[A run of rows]
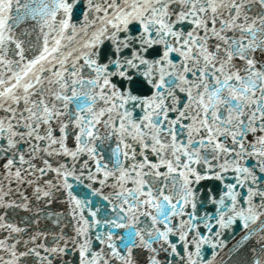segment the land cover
Segmentation results:
<instances>
[{
	"label": "snow or ice",
	"instance_id": "obj_1",
	"mask_svg": "<svg viewBox=\"0 0 264 264\" xmlns=\"http://www.w3.org/2000/svg\"><path fill=\"white\" fill-rule=\"evenodd\" d=\"M0 264H264V0H0Z\"/></svg>",
	"mask_w": 264,
	"mask_h": 264
}]
</instances>
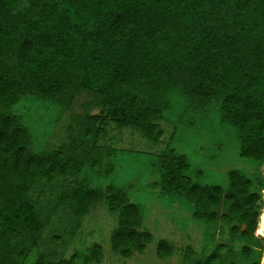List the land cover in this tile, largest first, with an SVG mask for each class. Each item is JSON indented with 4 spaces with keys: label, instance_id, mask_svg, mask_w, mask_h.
<instances>
[{
    "label": "trees",
    "instance_id": "trees-1",
    "mask_svg": "<svg viewBox=\"0 0 264 264\" xmlns=\"http://www.w3.org/2000/svg\"><path fill=\"white\" fill-rule=\"evenodd\" d=\"M176 88L189 104L218 103L238 155L264 162V0H0V264H22L29 246L37 245L44 222L31 197L35 180L66 176L80 165L73 144L30 151L28 131L10 106L27 95L69 105L85 92L106 111L102 119H88L133 126L157 144L156 122ZM92 134L85 129L82 138ZM157 165L163 191L191 202L195 221L228 226L245 242L244 257L254 256L249 264H260L259 173L252 179L229 171L224 191L192 182L186 158L172 149ZM68 196L78 219L105 197L117 212L114 252L128 256V246L141 251L151 241L149 232L136 229L140 210L121 188L108 185L103 194L83 184ZM157 248L168 249L165 241ZM100 250L94 244L87 254L76 250L51 263L55 250L47 258L39 254L34 264L99 263ZM215 255L196 264H213Z\"/></svg>",
    "mask_w": 264,
    "mask_h": 264
},
{
    "label": "rangeland",
    "instance_id": "rangeland-1",
    "mask_svg": "<svg viewBox=\"0 0 264 264\" xmlns=\"http://www.w3.org/2000/svg\"><path fill=\"white\" fill-rule=\"evenodd\" d=\"M95 102L92 95L81 92L69 105L27 95L10 106V112L28 131L30 151L39 154L68 149L73 144L70 152L80 159L75 172L35 180L31 197L44 226L37 245L29 246L22 264H34L39 254L47 258L55 250L57 255L51 263L69 258L76 250L87 254L94 244L101 248V260L91 264H196L214 251L213 264L253 261L252 255L244 257L245 242L231 235L228 226L195 221L191 202L163 191L160 186L158 157L168 149L186 158L189 164L186 174L192 182L217 185L226 191L231 170L251 178L259 173L264 182V162L258 165L238 155L233 130L221 119L218 103L192 105L179 89L169 92L168 107L156 122L162 134L157 144H151L133 126H119L107 118L104 123L88 119V116L102 119L106 112ZM85 129L96 134L83 139ZM83 184L103 194L108 185L124 190L129 201L140 210L136 229L152 236L143 250L128 246V256L112 250L110 235L117 226V212L109 210L105 197H100L81 218L73 215L68 193ZM259 194L261 214L264 189ZM259 216L256 235L264 238ZM54 236L59 240H53ZM27 238L24 237L25 244ZM160 241L167 244L165 254L158 251ZM261 251L260 264L264 260V249Z\"/></svg>",
    "mask_w": 264,
    "mask_h": 264
},
{
    "label": "bare ground",
    "instance_id": "bare-ground-1",
    "mask_svg": "<svg viewBox=\"0 0 264 264\" xmlns=\"http://www.w3.org/2000/svg\"><path fill=\"white\" fill-rule=\"evenodd\" d=\"M259 221L261 222L262 227H264V210H262L259 216Z\"/></svg>",
    "mask_w": 264,
    "mask_h": 264
}]
</instances>
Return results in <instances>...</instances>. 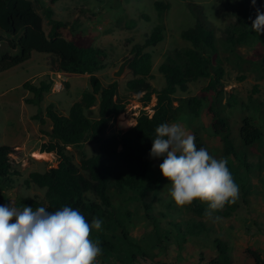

| CHALLENGE |
Gather every line in the rows above that contains the word "ground".

| TASK ANSWER |
    "label": "bare ground",
    "instance_id": "bare-ground-1",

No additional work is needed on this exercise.